Middle-Income Aged Are Getting Squeezed

ONE group of elderly Americans that has really been squeezed out of federally subsidized housing during the 1980s is the moderate-income elderly, says Larry A. McNickle of the American Association of Homes for the Aging. They have too much income to qualify for federally subsidized apartments under the current stringent income limits. But they don't have enough money to afford many private retirement complexes that provide group dining rooms and other supportive services.

As the federal government cut back on housing subsidies during the '70s and '80s, it rewrote housing programs so that the elderly were required to be poorer to be eligible for subsidized housing then being constructed. The newer the housing, the stricter the eligibility.

For instance, 30 percent of the elderly in subsidized housing built 15 to 30 years ago have more than $10,000 in income a year. But only 7 percent in subsidized complexes built in the last four years have incomes over $10,000.

No one knows how many Americans are in the squeezed-out category. Although experts say they would like to provide aid, most Washington officials point to the needs of low-income elderly - and nonelderly - as requiring help first.

In order to help the moderate-income elderly, ``we have talked about trying to expand'' the subsidized-housing program for the elderly, says Thomas Humbert, deputy assistant secretary for policy of the Department of Housing and Urban Development. ``We are still considering it (but first) we want to meet the need'' of the poor.

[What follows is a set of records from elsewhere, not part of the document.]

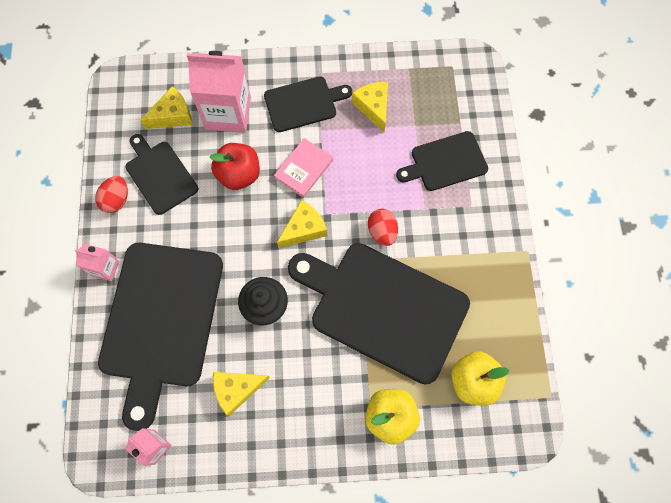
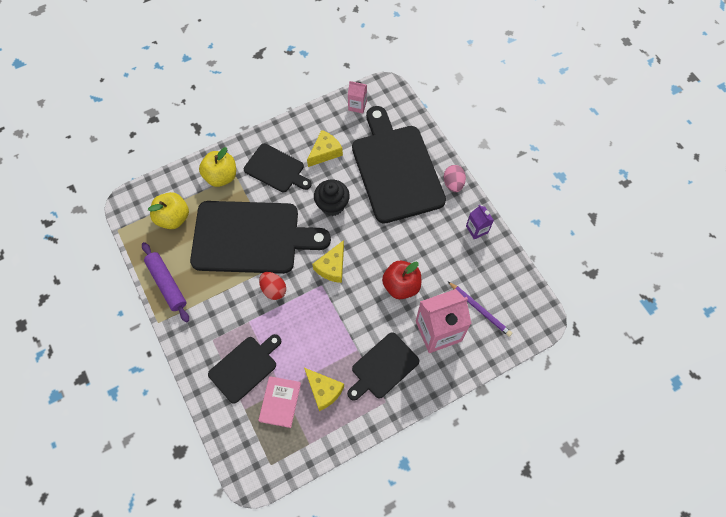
camera: 155 degrees right, 5 degrees down
(105, 268) = (453, 184): pink carton -> pink egg
(117, 200) = (477, 229): red egg -> purple carton
(160, 175) = (458, 260): black cutting board -> black cutting board (276, 169)
(173, 115) = (480, 309): yellow cheese -> purple pencil
(304, 169) = (354, 312): pink book -> pink book (280, 402)
(505, 293) = (167, 284): none -> purple rolling pin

One new federal program might help. It guarantees the loans that banks make to 2,500 elderly homeowners who have considerable equity in their homes but little money in their pockets. Typically banks pay homeowners a sum each month; thus it's called a reverse mortgage. The money is repaid to the bank when the homeowner sells the house or dies. Experts on aging think this concept could aid many moderate-income elderly, inasmuch as three in four elderly Americans own their homes.